A comprehensive investigation is presented on the photophysical and third-order nonlinear optical (NLO) properties of two thioalkyl-substituted tetrathiafulvalene molecules (referred here as G1 and G3) to understand their utility as photosensitizers for dye-sensitized solar cell (DSSC) and optoelectronic applications. Both steady-state and time-resolved (in the fs–ns time regime) absorption and photoluminescence (PL) spectroscopy techniques were employed to comprehend the excited-state properties of the molecules in solution as well as in thin films deposited on both quartz and mesoporous TiO2 layers. The spectroscopy measurements in solution and thin films deposited on quartz provided the excited-state properties of dye molecules. Time-resolved PL measurements at the dye–TiO2 interface provided initial evidence of electron injection by fast PL quenching decay dynamics for both the molecules. Detailed target analysis of the femtosecond transient absorption spectroscopy (TAS) data of the dye–TiO2 sample revealed a multistep ultrafast electron injection for both molecules with the fastest injection component being 374 and 314 fs for G1 and G3 molecules, respectively.
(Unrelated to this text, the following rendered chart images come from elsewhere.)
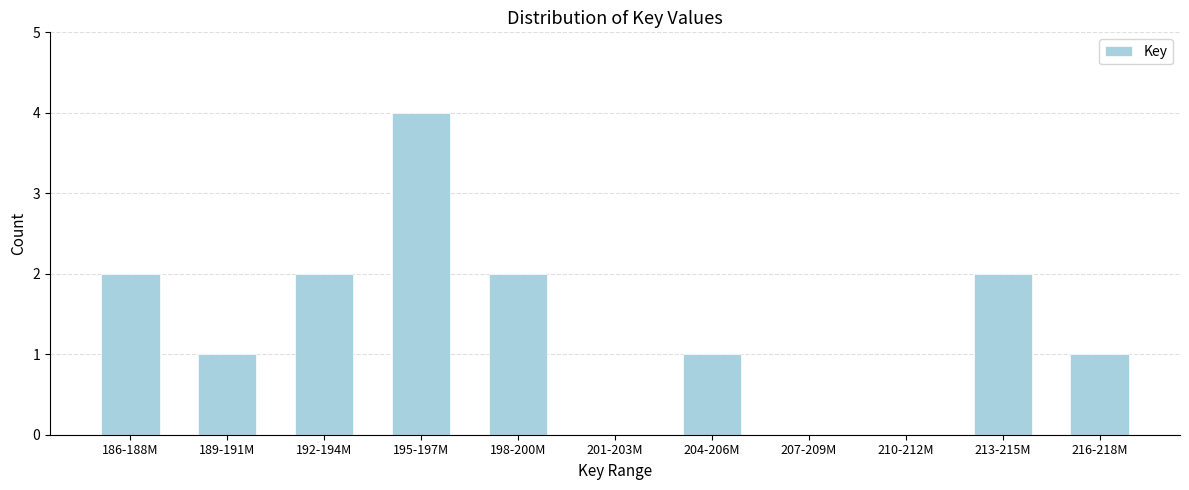

Reading left to right, list all the values displayed in this chart.

186-188M=2	189-191M=1	192-194M=2	195-197M=4	198-200M=2	201-203M=0	204-206M=1	207-209M=0	210-212M=0	213-215M=2	216-218M=1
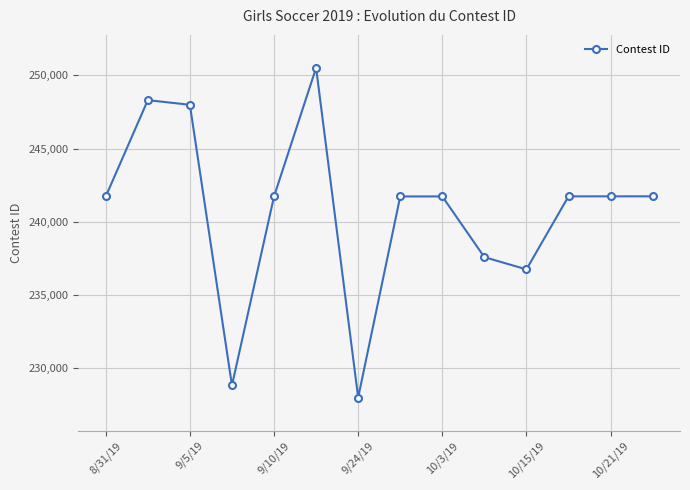

What is the maximum value shown in the chart?

250504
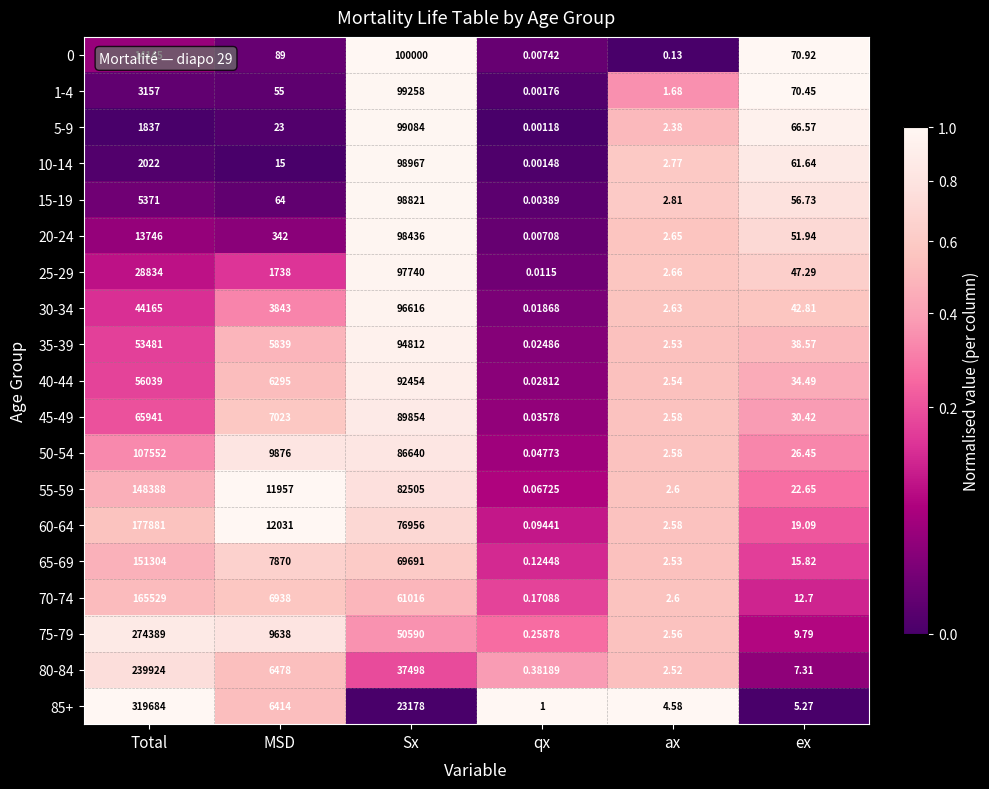

How many categories are shown in the chart?

6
The ultrafast NLO properties of G1 and G3 were studied using the Z-scan technique with 800 nm, ∼70 fs laser pulses. The open aperture measurements showed three-photon absorption with magnitudes of coefficients 4.7 × 10–5 cm3/GW2 and 5.2 × 10–5 cm3/GW2, and the closed aperture measurements provided second hyperpolarizability (γ) values of 3.5 × 10–31 esu and 4.2 × 10–31 esu for G1 and G3, respectively. Additionally, the onset of optical limiting was estimated to be 5.8 × 10–3 J/cm2 and 5.7 × 10–3 J/cm2 for G1 and G3 molecules, respectively.